*** Excerpt ***

I read older posts more than anything. Very few interesting new posts... Especially in the new music area.


----------



## tacotiklah (Jul 29, 2015)

FILTHnFEAR said:


> Huh? Is that what the bright light on the other side of my window is?
> 
> Damn, there *are *things going on outside. But .... that, it looks hot. *closes blinds, cranks AC*



You and I are of like minds on this. Why do things when you have a steam account and netflix?


----------



## tedtan (Jul 29, 2015)

I've noticed this, too.

And I've been away over the past few months myself. I've been busy buying a house, selling my old house, helping my girl sell her house, managing/implementing a project at work, went on vacation, etc., so I just assumed the decrease in traffic was because everyone else was busy with real life, too. But I still try to check in at lunch on those days when I eat in the office, even if even if other commitments keep me from posting as much.

*** End of Excerpt ***
*** Data records ***

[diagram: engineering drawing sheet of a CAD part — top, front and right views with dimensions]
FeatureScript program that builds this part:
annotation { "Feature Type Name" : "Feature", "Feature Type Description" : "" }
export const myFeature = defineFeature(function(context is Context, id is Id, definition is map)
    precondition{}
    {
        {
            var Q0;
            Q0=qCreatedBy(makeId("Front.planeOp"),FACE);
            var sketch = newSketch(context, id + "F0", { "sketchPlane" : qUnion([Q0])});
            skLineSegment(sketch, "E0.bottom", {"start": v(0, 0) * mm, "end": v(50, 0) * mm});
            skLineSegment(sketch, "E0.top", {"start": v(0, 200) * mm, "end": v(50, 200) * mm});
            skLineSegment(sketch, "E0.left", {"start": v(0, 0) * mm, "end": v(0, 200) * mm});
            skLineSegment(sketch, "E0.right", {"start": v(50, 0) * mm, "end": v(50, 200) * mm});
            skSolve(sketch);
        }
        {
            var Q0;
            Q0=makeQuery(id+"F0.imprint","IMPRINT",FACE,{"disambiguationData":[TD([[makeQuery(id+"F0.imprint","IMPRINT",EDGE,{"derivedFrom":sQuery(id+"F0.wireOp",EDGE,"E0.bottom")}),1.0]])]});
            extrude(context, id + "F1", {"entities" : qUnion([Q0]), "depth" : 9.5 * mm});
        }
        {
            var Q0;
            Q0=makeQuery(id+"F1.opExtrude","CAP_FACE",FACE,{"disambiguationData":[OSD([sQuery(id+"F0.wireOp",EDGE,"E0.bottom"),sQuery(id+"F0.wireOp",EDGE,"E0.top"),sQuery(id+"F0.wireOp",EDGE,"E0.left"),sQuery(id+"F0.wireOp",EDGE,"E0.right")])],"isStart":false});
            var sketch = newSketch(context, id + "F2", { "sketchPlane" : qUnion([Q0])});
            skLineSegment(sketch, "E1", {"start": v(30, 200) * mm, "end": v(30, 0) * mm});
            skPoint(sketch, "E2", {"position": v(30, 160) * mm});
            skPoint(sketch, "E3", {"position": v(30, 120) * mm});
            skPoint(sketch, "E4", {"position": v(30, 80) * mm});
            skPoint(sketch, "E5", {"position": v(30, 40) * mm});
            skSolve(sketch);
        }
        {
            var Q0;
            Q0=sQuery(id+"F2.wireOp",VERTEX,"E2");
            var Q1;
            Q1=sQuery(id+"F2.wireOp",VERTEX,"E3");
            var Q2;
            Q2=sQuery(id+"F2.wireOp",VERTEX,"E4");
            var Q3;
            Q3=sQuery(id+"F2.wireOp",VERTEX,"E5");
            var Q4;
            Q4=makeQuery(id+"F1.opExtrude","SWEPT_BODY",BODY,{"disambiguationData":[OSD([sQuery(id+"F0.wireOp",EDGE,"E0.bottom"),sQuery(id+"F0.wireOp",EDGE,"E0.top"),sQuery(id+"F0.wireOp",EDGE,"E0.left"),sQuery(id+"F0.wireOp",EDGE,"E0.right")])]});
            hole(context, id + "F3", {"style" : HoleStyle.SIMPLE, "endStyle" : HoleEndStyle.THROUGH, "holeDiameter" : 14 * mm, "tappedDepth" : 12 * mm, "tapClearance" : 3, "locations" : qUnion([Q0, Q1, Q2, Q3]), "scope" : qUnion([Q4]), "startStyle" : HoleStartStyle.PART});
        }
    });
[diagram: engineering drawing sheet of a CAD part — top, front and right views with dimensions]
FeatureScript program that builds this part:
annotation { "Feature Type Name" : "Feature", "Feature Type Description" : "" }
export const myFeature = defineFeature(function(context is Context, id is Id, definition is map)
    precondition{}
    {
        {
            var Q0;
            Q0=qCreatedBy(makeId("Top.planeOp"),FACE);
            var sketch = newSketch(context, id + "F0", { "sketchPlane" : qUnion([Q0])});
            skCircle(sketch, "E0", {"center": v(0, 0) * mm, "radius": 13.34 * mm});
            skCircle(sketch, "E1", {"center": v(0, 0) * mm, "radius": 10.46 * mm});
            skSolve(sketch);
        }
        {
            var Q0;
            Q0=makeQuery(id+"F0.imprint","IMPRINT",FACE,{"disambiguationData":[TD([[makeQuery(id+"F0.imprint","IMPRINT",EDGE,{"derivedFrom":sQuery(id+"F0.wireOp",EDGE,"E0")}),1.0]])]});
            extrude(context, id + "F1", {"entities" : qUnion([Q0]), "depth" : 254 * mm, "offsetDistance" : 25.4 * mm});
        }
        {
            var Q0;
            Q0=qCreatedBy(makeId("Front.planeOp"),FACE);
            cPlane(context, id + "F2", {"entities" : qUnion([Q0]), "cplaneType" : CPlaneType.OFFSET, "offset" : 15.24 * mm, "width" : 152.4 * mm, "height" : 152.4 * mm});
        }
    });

*** End of Data records ***

*Task description*: Reproduce the forum thread excerpt word for word, from its first line to its last.

*Output for this task*:
I read older posts more than anything. Very few interesting new posts... Especially in the new music area.


----------



## tacotiklah (Jul 29, 2015)

FILTHnFEAR said:


> Huh? Is that what the bright light on the other side of my window is?
> 
> Damn, there *are *things going on outside. But .... that, it looks hot. *closes blinds, cranks AC*



You and I are of like minds on this. Why do things when you have a steam account and netflix?


----------



## tedtan (Jul 29, 2015)

I've noticed this, too.

And I've been away over the past few months myself. I've been busy buying a house, selling my old house, helping my girl sell her house, managing/implementing a project at work, went on vacation, etc., so I just assumed the decrease in traffic was because everyone else was busy with real life, too. But I still try to check in at lunch on those days when I eat in the office, even if even if other commitments keep me from posting as much.